Calcite or Calcite
It is a filter medium in Calcium carbonate that corrects the pH to achieve a non-corrosive balance.
Correction of pH
One of the advantages of Calcite is its self-limiting property. When applied properly, it corrects the pH enough to achieve a non-corrosive balance.
Under normal conditions, upon contact with Calcite, acidic waters slowly dissolve calcium carbonate to raise the pH, which reduces possible leaching of copper, lead, and other metals found in typical pumping systems.
Filled in and backwash
Depending on the pH, the water chemistry and the service flow, the Calcite bed should be periodically refilled when the Calcite runs out. Because calcium carbonate neutralizes water, it will increase hardness and a softener will need to be used after the neutralizing filter.
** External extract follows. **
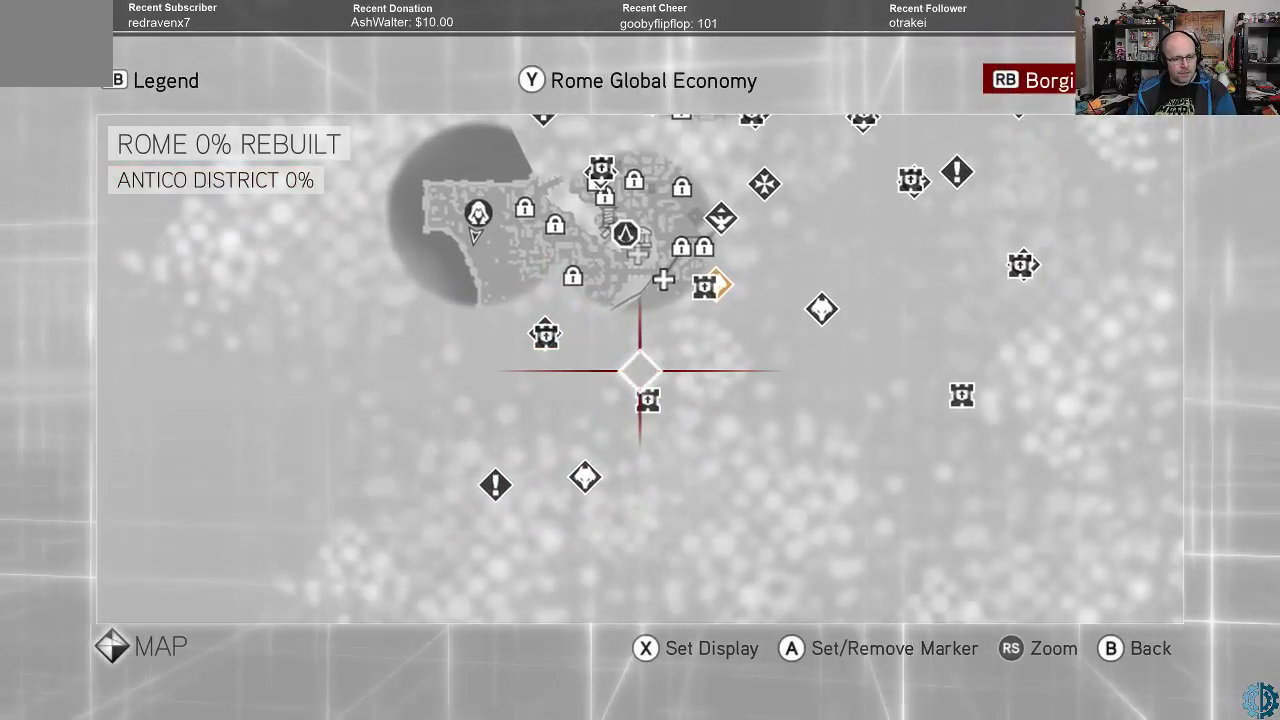
{"buttons": [], "left_stick": "up-right", "right_stick": "center", "events": [[200, "left_stick", "down-right"], [433, "left_stick", "up-right"]]}
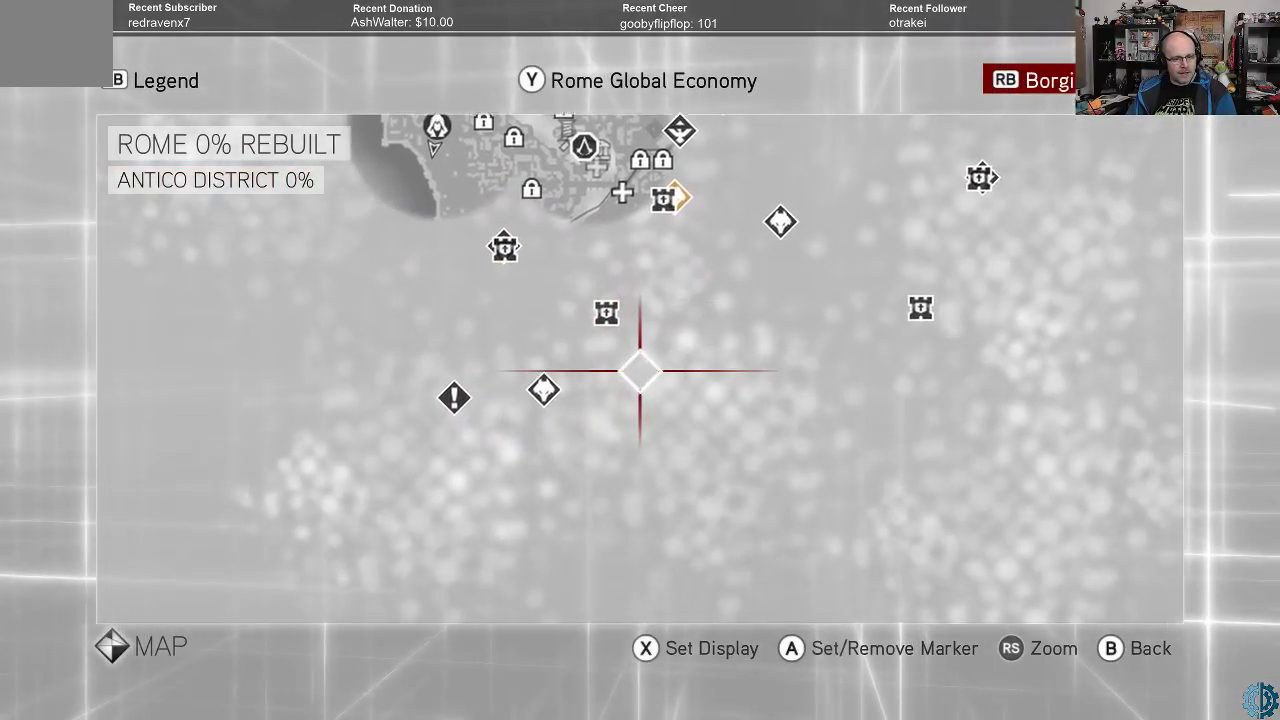
{"buttons": [], "left_stick": "center", "right_stick": "center", "events": [[500, "left_stick", "center"]]}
Upon contact with calcite, acidic waters slowly dissolve calcium carbonate to raise the pH, which reduces the potential for leaching of copper, lead, and other metals found in typical plumbing systems. Periodic backwashing will prevent excessive fouling, reclassify the litter, and maintain high service capacities.
Granular calcite (either marble or limestone north south) can be used both as a filter for sediment, turbidity and ferric iron and as a bed of calcium carbonate for pH correction. In general, a calcite filter will remove approximately one-third of the total ferric and ferrous iron content from a water supply.
The solubility rate of calcite is dependent on several factors. In relatively free mineral water, the average rate is 0.001 percent (about one-tenth of an ounce of calcite per gallon of water) at 77 ° F (25 ° C), but solubility increases in the presence of CO2.
Solubility is also increased by falling temperatures and increasing total pressure.
At the same time, an advantage of calcite is that the pH is not "over-corrected"; so the pH will rise evenly under proper operating conditions.
Backwash flow is very important because of the high mineral density and should be done at a minimum of 8 gpm per square foot of bed area for good performance. If iron is present, a minimum of 10 gpm should be used. Backwashing should be carried out for no less than 10 minutes to remove dirt, iron and calcite precipitates. The most common cause of pH neutralizer failures is a lack of periodic backwashing.